In August 1768, William Dix, a pauper, was removed from Boston to Chelsea by virtue of the warrant of John Hill, a Boston justice of the peace. The selectmen of Chelsea petitioned the Suffolk General Sessions in April 1769 for his return to Boston and for reimbursement of their expenses in his behalf. The petition, which was drafted by John Adams and is printed below, urged that Dix was not an inhabitant of Chelsea, and had not been alleged or adjudged to be such in the removal proceedings. Adams also raised the point that Justice Hill was disqualified by virtue of his residence in Boston.
The case was heard at a May adjournment of the court and then continued. In August, at an adjournment of the July term, the court was “unanimously of opinion that Justice Hill who granted the warrant men-298tioned in said Petition, being at that time an inhabitant of said town of Boston had no legal power so to do and therefore that the prayer of the Petition be granted.” Boston was accordingly ordered to pay Chelsea its charges of £20 7s. 4d. and costs of £5 18s. 2d., and to accept Dix back.1
Humbly Shew Thomas Pratt, Gentleman, Samuel Sprague, Yeoman, Samuel Serjeant, Gentleman, Samuel Watts Jnr, Gentleman, Samuel Pratt, Gentleman, all of Chelsea in said County and Select Men and overseers of the Poor of the Said Town,
That on the Twenty third day of August Anno Domini 1768, one William Dix, a poor impotent Man, was, by Force of a Warrant given by John Hill Esqr. a Justice of the Peace for Said County, on the Twentyeth day of August A.D. 1768,
at the prayer of on the Complaint of John Sweetser, by order of Joseph Jackson Esq. and other the select Men of the Said Town of Boston, removed from thence into the aforesaid Town of Chelsea, as the proper Place of his Abode, there to be relieved and Supported, at the Charge of the Inhabitants of Said Town of Chelsea.

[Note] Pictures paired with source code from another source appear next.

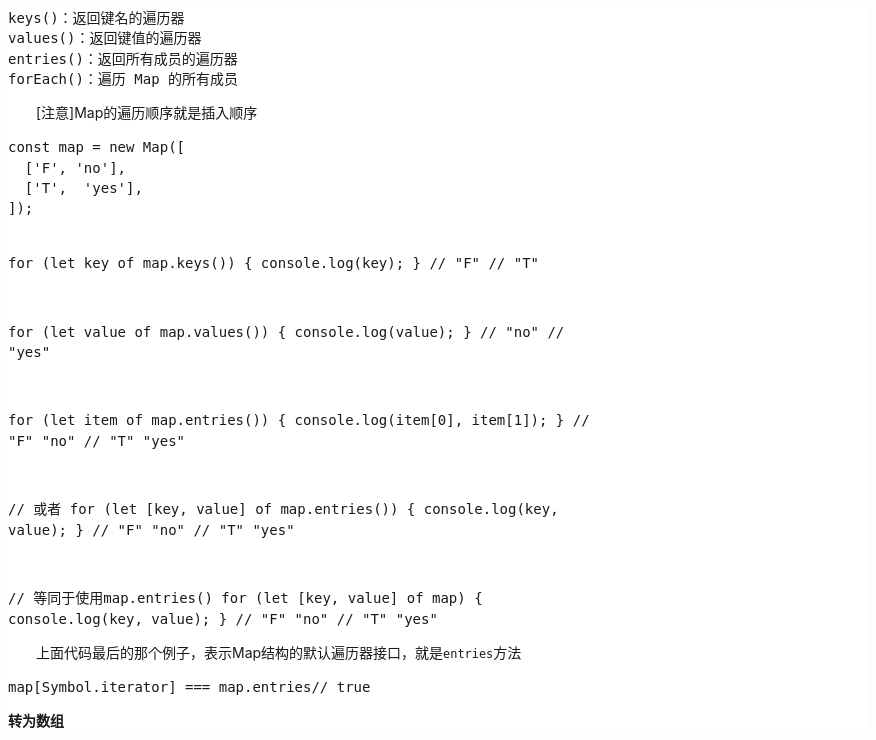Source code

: <div class="cnblogs_code">
<pre>keys()：返回键名的遍历器
values()：返回键值的遍历器
entries()：返回所有成员的遍历器
forEach()：遍历 Map 的所有成员</pre>
</div>

　　[注意]Map的遍历顺序就是插入顺序

<div class="cnblogs_code">
<pre>const map = new Map([
  ['F', 'no'],
  ['T',  'yes'],
]);

for (let key of map.keys()) {
  console.log(key);
}
// "F"
// "T"

for (let value of map.values()) {
  console.log(value);
}
// "no"
// "yes"

for (let item of map.entries()) {
  console.log(item[0], item[1]);
}
// "F" "no"
// "T" "yes"

// 或者
for (let [key, value] of map.entries()) {
  console.log(key, value);
}
// "F" "no"
// "T" "yes"

// 等同于使用map.entries()
for (let [key, value] of map) {
  console.log(key, value);
}
// "F" "no"
// "T" "yes"</pre>
</div>

　　上面代码最后的那个例子，表示Map结构的默认遍历器接口，就是`entries`方法

<div class="cnblogs_code">
<pre>map[Symbol.iterator] === map.entries// true</pre>
</div>

**转为数组**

That the Said William is poor, lame, and utterly unable to support himself, and has been relieved and supported by the Inhabitants of Said Chelsea ever since his Removal to that Town at the Expence of Twelve Pounds six shillings and Eight Pence of lawfull Money.

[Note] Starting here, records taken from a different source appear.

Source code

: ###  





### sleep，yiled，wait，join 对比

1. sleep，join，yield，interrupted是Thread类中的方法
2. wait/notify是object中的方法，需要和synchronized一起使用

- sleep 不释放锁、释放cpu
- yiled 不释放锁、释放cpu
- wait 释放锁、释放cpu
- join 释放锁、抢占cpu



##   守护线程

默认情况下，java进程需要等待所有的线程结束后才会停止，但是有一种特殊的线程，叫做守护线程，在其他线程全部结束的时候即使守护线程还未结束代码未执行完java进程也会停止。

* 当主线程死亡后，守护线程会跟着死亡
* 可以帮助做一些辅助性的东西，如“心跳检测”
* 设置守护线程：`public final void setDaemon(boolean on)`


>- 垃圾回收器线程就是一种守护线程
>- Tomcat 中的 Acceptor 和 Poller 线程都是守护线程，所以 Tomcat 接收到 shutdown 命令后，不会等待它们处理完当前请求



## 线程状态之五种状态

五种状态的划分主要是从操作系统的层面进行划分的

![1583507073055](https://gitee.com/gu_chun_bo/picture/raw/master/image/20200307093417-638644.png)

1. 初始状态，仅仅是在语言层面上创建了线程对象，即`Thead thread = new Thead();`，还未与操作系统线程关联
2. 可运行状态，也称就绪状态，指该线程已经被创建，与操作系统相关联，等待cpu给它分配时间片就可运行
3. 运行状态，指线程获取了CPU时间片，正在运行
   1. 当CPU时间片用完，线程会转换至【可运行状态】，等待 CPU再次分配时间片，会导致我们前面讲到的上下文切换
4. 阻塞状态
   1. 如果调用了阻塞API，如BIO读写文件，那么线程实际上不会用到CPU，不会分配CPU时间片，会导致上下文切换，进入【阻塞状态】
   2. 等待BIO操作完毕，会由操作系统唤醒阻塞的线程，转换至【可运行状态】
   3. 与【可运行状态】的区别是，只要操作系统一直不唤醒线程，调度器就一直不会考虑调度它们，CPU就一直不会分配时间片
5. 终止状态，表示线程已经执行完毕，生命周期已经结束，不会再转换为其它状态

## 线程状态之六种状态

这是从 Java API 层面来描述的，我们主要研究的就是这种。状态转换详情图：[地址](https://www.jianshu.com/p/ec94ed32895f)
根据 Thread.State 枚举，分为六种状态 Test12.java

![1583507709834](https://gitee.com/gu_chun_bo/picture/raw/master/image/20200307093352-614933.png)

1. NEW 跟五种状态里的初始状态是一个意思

Now your Petitioners apprehend and aver that the aforesaid Removal was and is contrary to Law for these Reasons among many others.
1. Because the Said William Dix was not at the Time of his said Removal an Inhabitant of Chelsea nor had any legal settlement there, nor was the Poor of that Town, nor was Chelsea the Town where he had his last Residence.299
2. Because the said Dix is not alledged in the aforesaid Complaint of John Sweetser by order of the select Men of said Boston, to be an Inhabitant of said Chelsea, or to have a legal settlement there, or to be the proper Poor of that Town or to have had his last Residence there nor are any of these Things alledged or averred in the said Warrant of the said Justice.
3. The said Dix is not adjudged, by said Justice in said pretended Warrant, to be an Inhabitant of said Chelsea, nor to have a legal settlement there, nor is there in said Warrant any Adjudication that said Dix had his last Residence in said Town of Chelsea.
For these Reasons and many others your Petitioners say that the said William Dix was illegally removed from Boston aforesaid into Chelsea aforesaid, and that the Inhabitants of Chelsea aforesaid ought not to be at that Charge and Expence of relieving or Supporting him, but that the Inhabitants of Boston aforesaid ought to be at that Charge: And your Petitioners humbly pray your Honours would accordingly order that the said William Dix be removed back again from said Chelsea to Boston aforesaid, there to be relieved and supported at the Charge of the Inhabitants of said Boston for the future and that the Inhabitants of Chelsea may be reimbursed the Expences they have been been at and may be at for such support untill such Removal back into Boston aforesaid, together with the Costs and Charges of this supplication.
And your Petitioners as in Duty bound will ever pray.